■ **EXERCISE DATA**

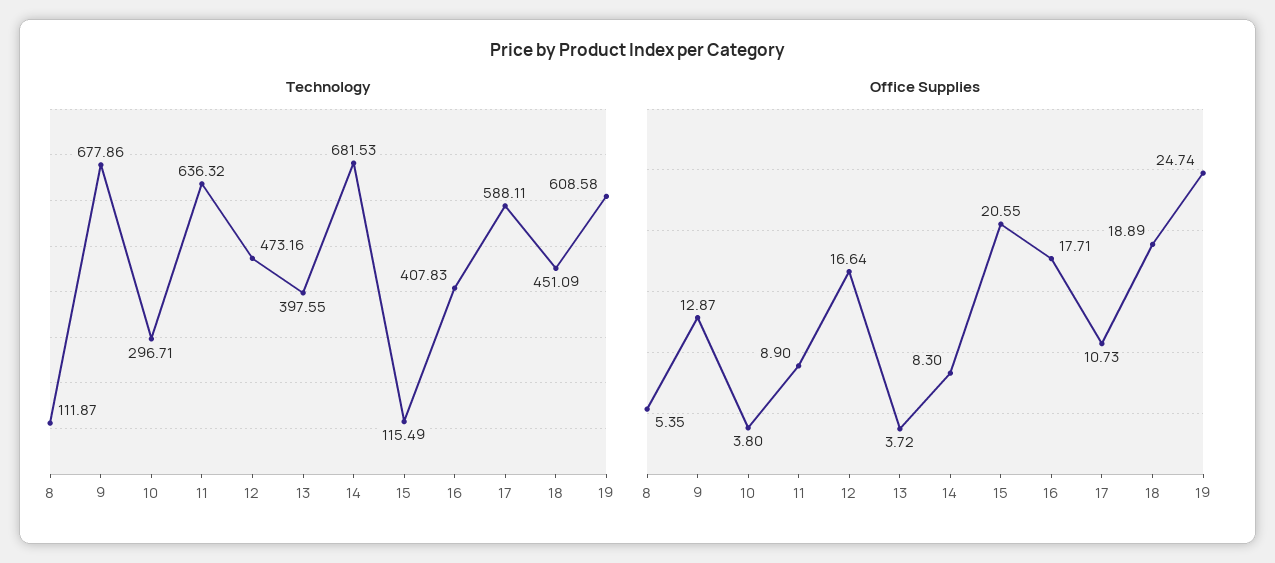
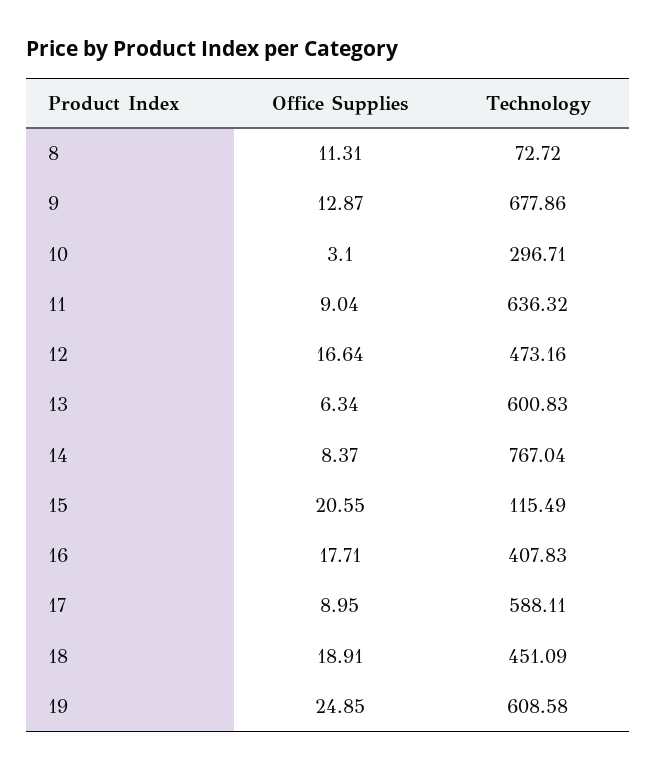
Technology, 8: 111.87 -> 72.72
Technology, 13: 397.55 -> 600.83
Technology, 14: 681.53 -> 767.04
Office Supplies, 8: 5.35 -> 11.31
Office Supplies, 10: 3.8 -> 3.1
Office Supplies, 11: 8.9 -> 9.04
Office Supplies, 13: 3.72 -> 6.34
Office Supplies, 14: 8.3 -> 8.37
Office Supplies, 17: 10.73 -> 8.95
Office Supplies, 18: 18.89 -> 18.91
Office Supplies, 19: 24.74 -> 24.85

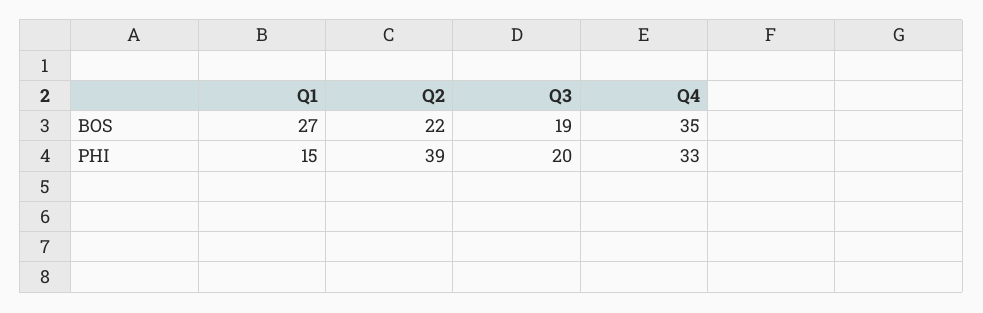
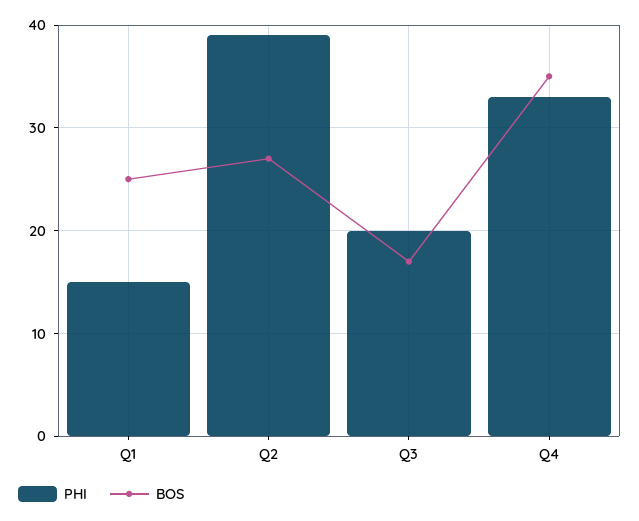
BOS, Q1: 27 -> 25
BOS, Q2: 22 -> 27
BOS, Q3: 19 -> 17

■ **DESCRIPTION OF THE TASK**
Wherever a line in the data above contains the word "Supplies", copy that line.

■ **ANSWER**
Office Supplies, 8: 5.35 -> 11.31
Office Supplies, 10: 3.8 -> 3.1
Office Supplies, 11: 8.9 -> 9.04
Office Supplies, 13: 3.72 -> 6.34
Office Supplies, 14: 8.3 -> 8.37
Office Supplies, 17: 10.73 -> 8.95
Office Supplies, 18: 18.89 -> 18.91
Office Supplies, 19: 24.74 -> 24.85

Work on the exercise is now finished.